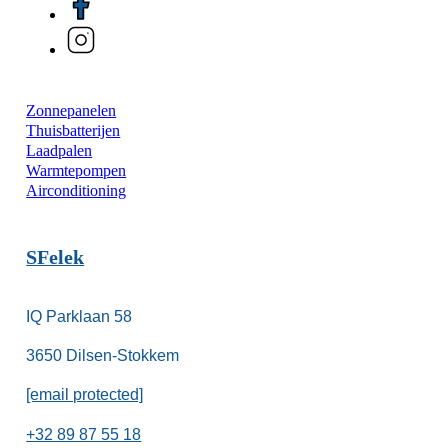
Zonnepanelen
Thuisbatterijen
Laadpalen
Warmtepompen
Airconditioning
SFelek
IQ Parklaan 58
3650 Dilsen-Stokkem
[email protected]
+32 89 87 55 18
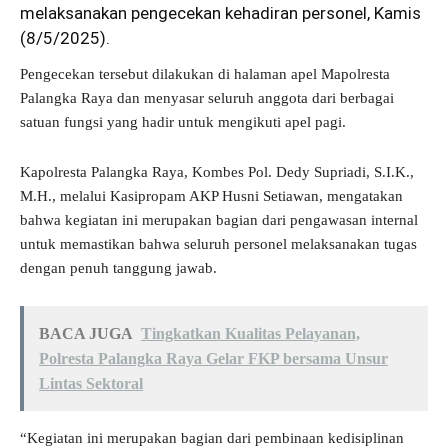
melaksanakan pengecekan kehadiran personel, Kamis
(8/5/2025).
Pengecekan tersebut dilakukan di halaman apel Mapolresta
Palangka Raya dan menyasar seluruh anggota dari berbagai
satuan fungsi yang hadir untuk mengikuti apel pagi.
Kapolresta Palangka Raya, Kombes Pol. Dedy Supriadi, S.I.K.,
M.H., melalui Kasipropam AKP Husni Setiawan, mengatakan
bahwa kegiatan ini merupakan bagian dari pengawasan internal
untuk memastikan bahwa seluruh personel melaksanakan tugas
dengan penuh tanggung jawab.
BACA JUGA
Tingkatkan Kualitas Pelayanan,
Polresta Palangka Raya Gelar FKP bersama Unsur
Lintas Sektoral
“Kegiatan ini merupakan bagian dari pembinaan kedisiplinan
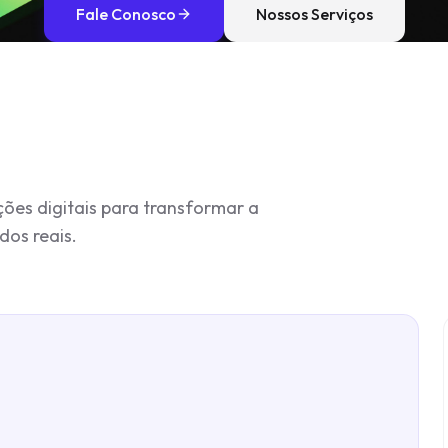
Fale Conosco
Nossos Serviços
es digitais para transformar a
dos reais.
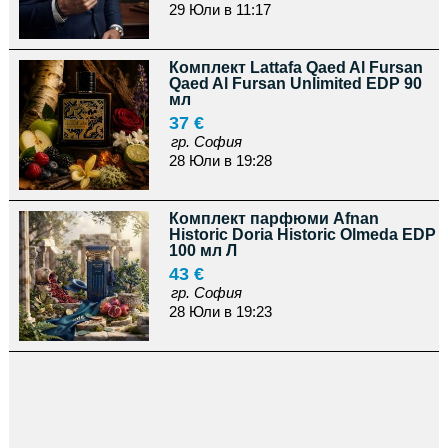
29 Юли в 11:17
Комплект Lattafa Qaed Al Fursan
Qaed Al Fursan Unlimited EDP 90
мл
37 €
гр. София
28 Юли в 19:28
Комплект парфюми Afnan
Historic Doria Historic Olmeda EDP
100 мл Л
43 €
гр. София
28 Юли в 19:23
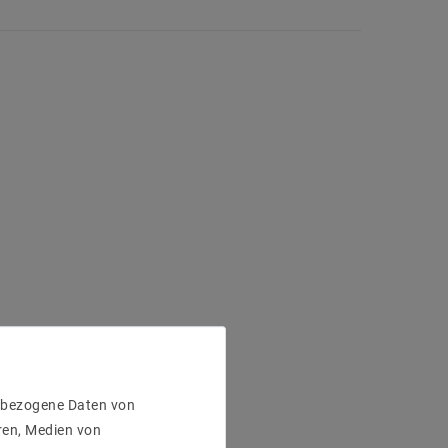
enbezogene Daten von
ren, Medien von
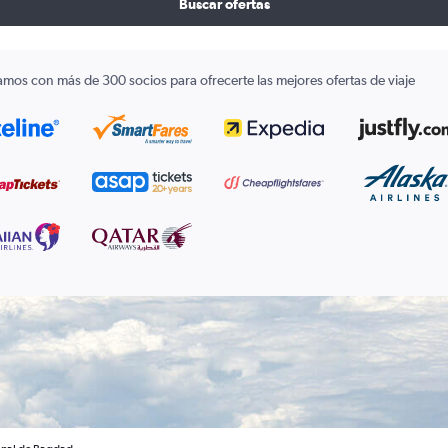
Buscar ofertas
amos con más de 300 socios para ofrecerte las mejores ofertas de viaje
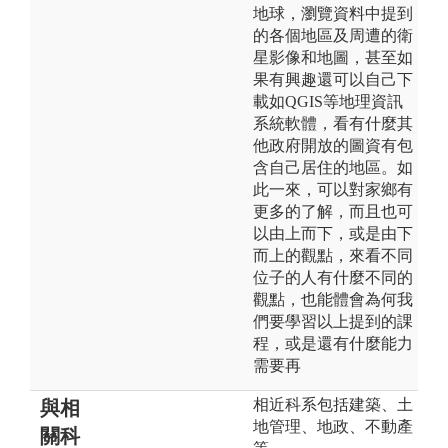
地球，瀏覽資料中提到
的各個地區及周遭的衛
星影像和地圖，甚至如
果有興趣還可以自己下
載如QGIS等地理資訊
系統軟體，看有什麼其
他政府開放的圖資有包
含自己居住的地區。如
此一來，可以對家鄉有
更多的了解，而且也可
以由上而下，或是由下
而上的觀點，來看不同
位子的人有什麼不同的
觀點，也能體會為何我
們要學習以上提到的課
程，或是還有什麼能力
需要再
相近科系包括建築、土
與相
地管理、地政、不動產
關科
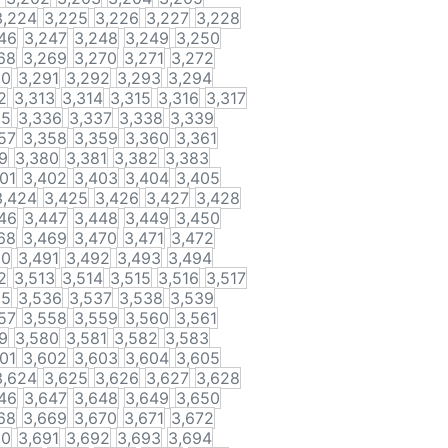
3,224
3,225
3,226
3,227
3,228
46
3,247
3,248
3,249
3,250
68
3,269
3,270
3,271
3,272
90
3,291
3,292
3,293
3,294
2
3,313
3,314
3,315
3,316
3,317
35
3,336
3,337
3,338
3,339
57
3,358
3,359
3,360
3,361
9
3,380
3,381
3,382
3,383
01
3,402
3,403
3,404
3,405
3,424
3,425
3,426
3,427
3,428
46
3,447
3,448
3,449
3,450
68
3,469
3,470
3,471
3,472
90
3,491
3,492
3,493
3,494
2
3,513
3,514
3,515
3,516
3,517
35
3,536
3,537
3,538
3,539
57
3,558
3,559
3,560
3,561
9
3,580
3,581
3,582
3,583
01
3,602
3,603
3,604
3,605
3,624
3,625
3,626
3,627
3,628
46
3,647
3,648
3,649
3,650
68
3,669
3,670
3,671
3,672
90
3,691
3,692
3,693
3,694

━━━━━━━━━━━━━━━━━━━━━━━━━━━━━━

- **ABOUT THIS TASK**: Rewrite the text read from all the items above as one numbered list, one line per number. Skip any blank lines and leave the pictures out.

- **EXERCISE OUTPUT**:
1. Zonnepanelen
2. Thuisbatterijen
3. Laadpalen
4. Warmtepompen
5. Airconditioning
6. SFelek
7. IQ Parklaan 58
8. 3650 Dilsen-Stokkem
9. [email protected]
10. +32 89 87 55 18
11. melaksanakan pengecekan kehadiran personel, Kamis
12. (8/5/2025).
13. Pengecekan tersebut dilakukan di halaman apel Mapolresta
14. Palangka Raya dan menyasar seluruh anggota dari berbagai
15. satuan fungsi yang hadir untuk mengikuti apel pagi.
16. Kapolresta Palangka Raya, Kombes Pol. Dedy Supriadi, S.I.K.,
17. M.H., melalui Kasipropam AKP Husni Setiawan, mengatakan
18. bahwa kegiatan ini merupakan bagian dari pengawasan internal
19. untuk memastikan bahwa seluruh personel melaksanakan tugas
20. dengan penuh tanggung jawab.
21. BACA JUGA
22. Tingkatkan Kualitas Pelayanan,
23. Polresta Palangka Raya Gelar FKP bersama Unsur
24. Lintas Sektoral
25. “Kegiatan ini merupakan bagian dari pembinaan kedisiplinan
26. Fale Conosco
27. Nossos Serviços
28. es digitais para transformar a
29. dos reais.
30. 29 Юли в 11:17
31. Комплект Lattafa Qaed Al Fursan
32. Qaed Al Fursan Unlimited EDP 90
33. мл
34. 37 €
35. гр. София
36. 28 Юли в 19:28
37. Комплект парфюми Afnan
38. Historic Doria Historic Olmeda EDP
39. 100 мл Л
40. 43 €
41. гр. София
42. 28 Юли в 19:23
43. enbezogene Daten von
44. ren, Medien von
45. Buscar ofertas
46. amos con más de 300 socios para ofrecerte las mejores ofertas de viaje
47. 地球，瀏覽資料中提到
48. 的各個地區及周遭的衛
49. 星影像和地圖，甚至如
50. 果有興趣還可以自己下
51. 載如QGIS等地理資訊
52. 系統軟體，看有什麼其
53. 他政府開放的圖資有包
54. 含自己居住的地區。如
55. 此一來，可以對家鄉有
56. 更多的了解，而且也可
57. 以由上而下，或是由下
58. 而上的觀點，來看不同
59. 位子的人有什麼不同的
60. 觀點，也能體會為何我
61. 們要學習以上提到的課
62. 程，或是還有什麼能力
63. 需要再
64. 相近科系包括建築、土
65. 與相
66. 地管理、地政、不動產
67. 關科
68. 3,224
69. 3,225
70. 3,226
71. 3,227
72. 3,228
73. 46
74. 3,247
75. 3,248
76. 3,249
77. 3,250
78. 68
79. 3,269
80. 3,270
81. 3,271
82. 3,272
83. 90
84. 3,291
85. 3,292
86. 3,293
87. 3,294
88. 2
89. 3,313
90. 3,314
91. 3,315
92. 3,316
93. 3,317
94. 35
95. 3,336
96. 3,337
97. 3,338
98. 3,339
99. 57
100. 3,358
101. 3,359
102. 3,360
103. 3,361
104. 9
105. 3,380
106. 3,381
107. 3,382
108. 3,383
109. 01
110. 3,402
111. 3,403
112. 3,404
113. 3,405
114. 3,424
115. 3,425
116. 3,426
117. 3,427
118. 3,428
119. 46
120. 3,447
121. 3,448
122. 3,449
123. 3,450
124. 68
125. 3,469
126. 3,470
127. 3,471
128. 3,472
129. 90
130. 3,491
131. 3,492
132. 3,493
133. 3,494
134. 2
135. 3,513
136. 3,514
137. 3,515
138. 3,516
139. 3,517
140. 35
141. 3,536
142. 3,537
143. 3,538
144. 3,539
145. 57
146. 3,558
147. 3,559
148. 3,560
149. 3,561
150. 9
151. 3,580
152. 3,581
153. 3,582
154. 3,583
155. 01
156. 3,602
157. 3,603
158. 3,604
159. 3,605
160. 3,624
161. 3,625
162. 3,626
163. 3,627
164. 3,628
165. 46
166. 3,647
167. 3,648
168. 3,649
169. 3,650
170. 68
171. 3,669
172. 3,670
173. 3,671
174. 3,672
175. 90
176. 3,691
177. 3,692
178. 3,693
179. 3,694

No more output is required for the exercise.